Yani, 17. İdare Mahkemesi'nin "iptal et" dediği işlem, KİK tarafından (Danıştay kararına istinaden) çoktan infaz edilmiştir. Bu nedenle, KİK, "konusu kalmayan" veya "gereği zaten yerine getirilmiş" olan bir mahkeme kararı hakkında yeniden işlem tesis etmenin hukuken mümkün olmadığını belirterek "karar verilmesine yer olmadığına" hükmetmiştir.

Analizin Sonucu

  • İdareler ve istekliler, aynı ihaleyle ilgili birden fazla yargı sürecini (İdare Mahkemesi, Danıştay) eş zamanlı takip etmelidir.
  • Bir mahkeme kararının uygulanması talep edildiğinde, o kararın konusunun hâlâ geçerli olup olmadığı (infaz edilip edilmediği veya konusuz kalıp kalmadığı) KİK tarafından re'sen incelenir.
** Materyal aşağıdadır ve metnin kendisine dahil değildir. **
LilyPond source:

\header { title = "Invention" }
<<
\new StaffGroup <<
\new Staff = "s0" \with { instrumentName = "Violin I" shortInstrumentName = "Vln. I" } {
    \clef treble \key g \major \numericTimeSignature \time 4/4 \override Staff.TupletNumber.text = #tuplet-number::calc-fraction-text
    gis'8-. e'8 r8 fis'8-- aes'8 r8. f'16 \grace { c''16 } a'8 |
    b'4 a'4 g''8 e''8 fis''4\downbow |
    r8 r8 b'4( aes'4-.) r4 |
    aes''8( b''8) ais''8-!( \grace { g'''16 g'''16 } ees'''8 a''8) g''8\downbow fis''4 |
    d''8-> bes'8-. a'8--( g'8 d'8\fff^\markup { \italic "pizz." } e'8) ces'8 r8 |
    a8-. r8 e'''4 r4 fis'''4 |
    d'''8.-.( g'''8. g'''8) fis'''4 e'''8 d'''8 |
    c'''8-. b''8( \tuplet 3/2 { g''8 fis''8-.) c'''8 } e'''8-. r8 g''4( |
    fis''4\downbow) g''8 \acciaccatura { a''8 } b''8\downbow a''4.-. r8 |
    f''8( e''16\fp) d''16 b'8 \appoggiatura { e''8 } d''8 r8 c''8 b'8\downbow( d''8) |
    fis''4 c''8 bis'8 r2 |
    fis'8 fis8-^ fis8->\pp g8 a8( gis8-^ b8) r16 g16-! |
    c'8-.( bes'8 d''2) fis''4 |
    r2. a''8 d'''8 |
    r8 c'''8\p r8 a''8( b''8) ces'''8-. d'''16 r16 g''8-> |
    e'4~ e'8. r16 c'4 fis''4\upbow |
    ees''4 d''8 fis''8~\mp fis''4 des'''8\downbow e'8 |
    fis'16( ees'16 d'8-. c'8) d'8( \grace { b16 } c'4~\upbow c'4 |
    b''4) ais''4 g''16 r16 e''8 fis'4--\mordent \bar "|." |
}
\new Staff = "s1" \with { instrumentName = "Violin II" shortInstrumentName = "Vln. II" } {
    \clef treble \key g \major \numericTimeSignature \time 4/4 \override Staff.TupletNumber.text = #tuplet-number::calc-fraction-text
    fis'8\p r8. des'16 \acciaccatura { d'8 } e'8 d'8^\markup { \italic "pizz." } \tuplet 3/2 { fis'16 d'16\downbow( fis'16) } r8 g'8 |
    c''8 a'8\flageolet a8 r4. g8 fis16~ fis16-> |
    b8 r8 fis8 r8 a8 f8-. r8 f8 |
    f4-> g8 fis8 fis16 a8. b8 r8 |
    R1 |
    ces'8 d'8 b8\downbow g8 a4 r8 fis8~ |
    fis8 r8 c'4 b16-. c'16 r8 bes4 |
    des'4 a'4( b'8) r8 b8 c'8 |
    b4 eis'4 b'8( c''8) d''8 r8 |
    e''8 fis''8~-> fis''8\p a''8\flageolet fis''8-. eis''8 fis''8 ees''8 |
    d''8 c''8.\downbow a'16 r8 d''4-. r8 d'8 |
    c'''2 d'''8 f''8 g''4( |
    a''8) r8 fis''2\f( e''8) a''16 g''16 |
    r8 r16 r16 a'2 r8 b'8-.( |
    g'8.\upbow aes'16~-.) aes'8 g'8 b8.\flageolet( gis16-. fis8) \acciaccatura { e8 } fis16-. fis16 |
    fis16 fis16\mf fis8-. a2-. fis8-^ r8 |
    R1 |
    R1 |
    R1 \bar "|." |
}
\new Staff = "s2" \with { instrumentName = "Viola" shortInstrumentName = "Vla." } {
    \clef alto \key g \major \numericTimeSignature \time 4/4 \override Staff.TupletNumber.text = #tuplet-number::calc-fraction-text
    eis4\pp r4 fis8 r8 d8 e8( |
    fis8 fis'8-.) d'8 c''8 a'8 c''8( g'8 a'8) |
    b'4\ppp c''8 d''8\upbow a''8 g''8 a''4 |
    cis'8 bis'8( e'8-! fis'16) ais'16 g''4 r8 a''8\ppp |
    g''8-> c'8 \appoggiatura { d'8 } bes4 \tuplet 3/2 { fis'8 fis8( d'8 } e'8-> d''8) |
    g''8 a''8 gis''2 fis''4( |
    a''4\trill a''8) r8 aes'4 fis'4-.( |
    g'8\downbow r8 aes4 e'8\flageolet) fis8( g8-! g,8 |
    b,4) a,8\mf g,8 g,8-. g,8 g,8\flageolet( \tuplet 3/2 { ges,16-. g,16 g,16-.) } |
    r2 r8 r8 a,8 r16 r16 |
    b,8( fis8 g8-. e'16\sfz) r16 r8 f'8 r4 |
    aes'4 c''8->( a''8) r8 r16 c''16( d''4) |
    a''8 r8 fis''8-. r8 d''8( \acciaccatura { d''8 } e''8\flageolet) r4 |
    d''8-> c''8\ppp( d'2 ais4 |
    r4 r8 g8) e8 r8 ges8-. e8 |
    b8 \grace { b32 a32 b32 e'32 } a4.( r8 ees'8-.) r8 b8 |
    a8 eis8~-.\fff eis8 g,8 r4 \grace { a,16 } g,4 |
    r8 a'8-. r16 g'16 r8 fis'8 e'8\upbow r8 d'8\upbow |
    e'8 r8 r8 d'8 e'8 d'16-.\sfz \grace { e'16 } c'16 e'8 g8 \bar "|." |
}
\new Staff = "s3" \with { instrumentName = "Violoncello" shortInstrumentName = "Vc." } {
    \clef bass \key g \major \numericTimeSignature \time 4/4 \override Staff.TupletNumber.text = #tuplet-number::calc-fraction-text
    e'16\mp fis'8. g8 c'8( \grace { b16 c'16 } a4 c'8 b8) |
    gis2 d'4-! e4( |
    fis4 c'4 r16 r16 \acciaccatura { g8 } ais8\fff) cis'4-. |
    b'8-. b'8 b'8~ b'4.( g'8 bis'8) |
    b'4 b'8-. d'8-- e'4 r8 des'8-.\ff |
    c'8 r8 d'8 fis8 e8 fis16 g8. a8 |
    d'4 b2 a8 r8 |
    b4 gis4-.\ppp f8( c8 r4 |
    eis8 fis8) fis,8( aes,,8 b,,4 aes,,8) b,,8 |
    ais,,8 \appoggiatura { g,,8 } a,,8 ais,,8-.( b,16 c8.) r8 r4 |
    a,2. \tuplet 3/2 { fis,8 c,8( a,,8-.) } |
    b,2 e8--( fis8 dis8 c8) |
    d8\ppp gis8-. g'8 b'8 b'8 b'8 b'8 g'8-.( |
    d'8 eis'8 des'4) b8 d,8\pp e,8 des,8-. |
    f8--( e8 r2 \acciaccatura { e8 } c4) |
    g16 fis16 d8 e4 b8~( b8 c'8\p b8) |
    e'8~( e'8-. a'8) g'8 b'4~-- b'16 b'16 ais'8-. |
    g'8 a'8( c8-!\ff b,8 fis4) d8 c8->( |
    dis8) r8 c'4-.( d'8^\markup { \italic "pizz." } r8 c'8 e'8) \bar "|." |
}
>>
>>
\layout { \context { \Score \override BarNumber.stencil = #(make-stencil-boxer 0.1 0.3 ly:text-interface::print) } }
  • Eğer bir mahkeme kararının gereği, başka bir üst mahkeme (Danıştay) kararı nedeniyle KİK tarafından zaten yerine getirilmişse, KİK mükerrer bir işlem yapmaz ve "karar verilmesine yer olmadığı" kararı verir. Bu durum, idari işlemin istikrarı için önemlidir.